Lara hovered behind him, wringing her hands. “Thank God.”
Ella pulled the dress free. It was fine. Unwrinkled. Better protected than when she had left it.
“Did you put it there?” Noah asked.
Ella looked at him.
His face was open. Genuinely asking. Not accusing.
That almost made it worse.
“I don’t think so,” she said.
Lara said softly, “Maybe you were trying to keep it away from the steam after you finished?”
Ella turned toward her.
Lara’s expression was gentle. Helpful. “I do stuff like that all the time. Put something somewhere clever and then forget because the cleverness makes sense only in the moment.”

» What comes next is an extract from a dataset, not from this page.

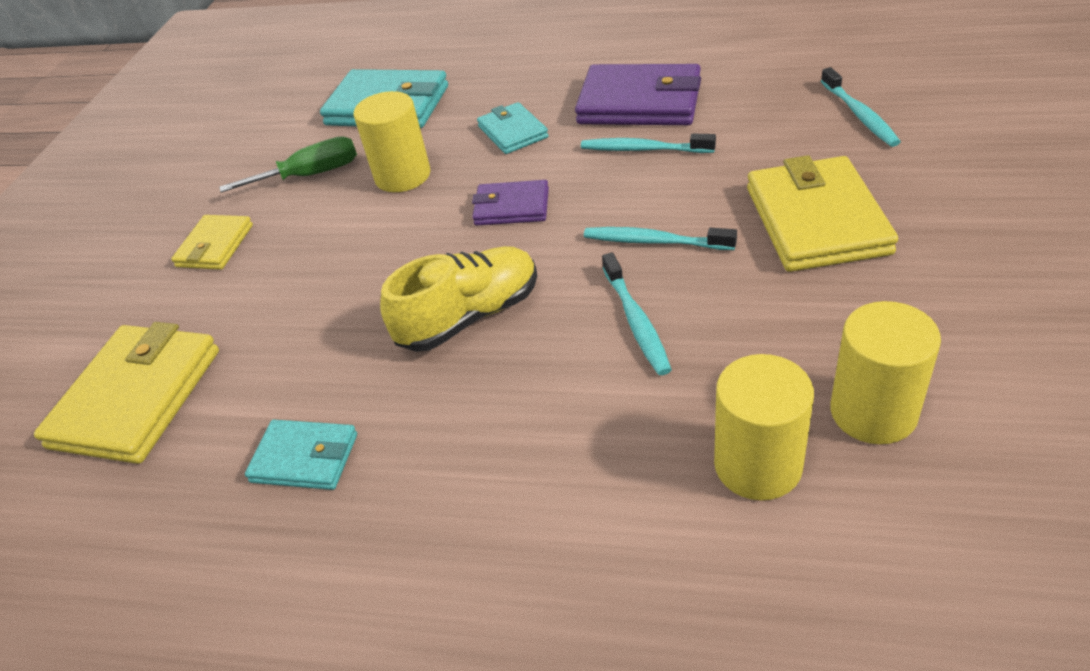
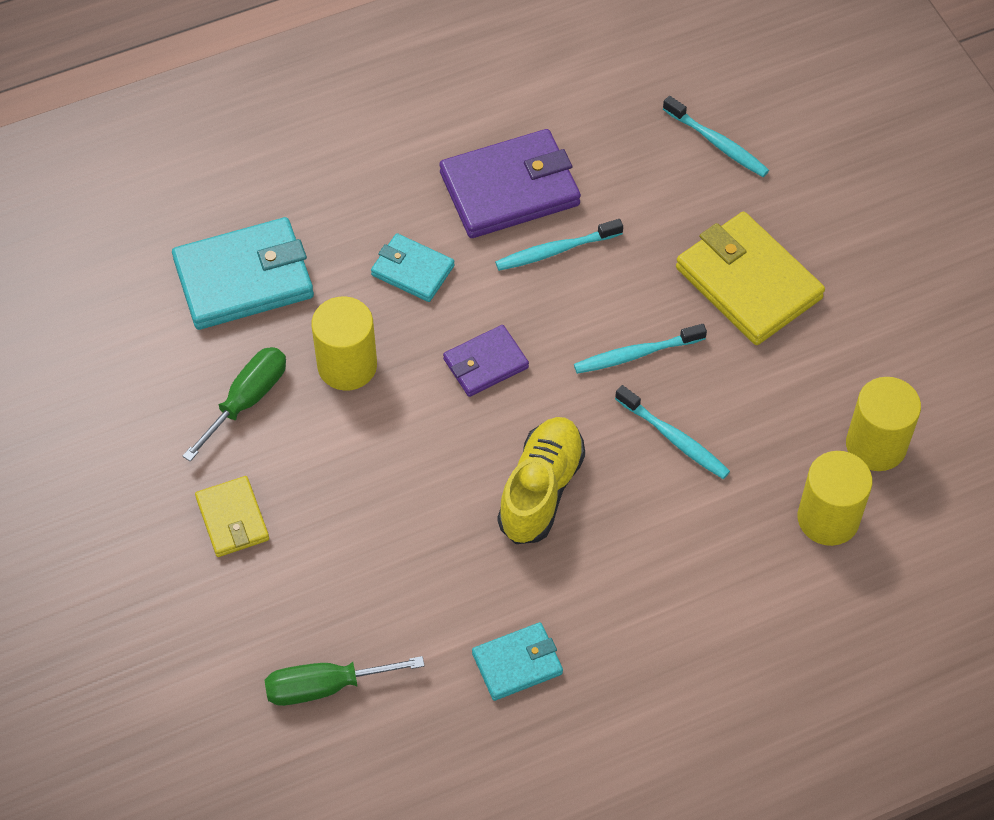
camera: 40 degrees left, 15 degrees up
(137, 398) = (325, 687): yellow wallet -> green screwdriver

Noah nodded slowly. “I’ve done that.”
Of course he had. Everyone had.
Ella looked back at the dress.
The dry-cleaning bag whispered beneath her fingers. Maybe she had done it.
She had been distracted after steaming it.
Noah had made her laugh. Her phone had rung.
Carolina had texted about arrival times.
She might have carried the dress downstairs for some reason.
She might have thought the coat closet was safer.
She might have covered it because she did not want it to wrinkle.
Was that possible?
Yes.
Was it likely?
She did not know.
That was the part she hated.
“Great,” Ella said. “Found.”
“Are you okay?” Noah asked.
“Yes. I need to get dressed.”
She took the dress upstairs and shut the bedroom door a little too firmly. For a moment, she stood with her back against it. Her heart was beating too fast.
This was ridiculous. Losing a dress was normal. Finding a dress was good. No one had done anything to her. There was no injury, no accusation, no villain.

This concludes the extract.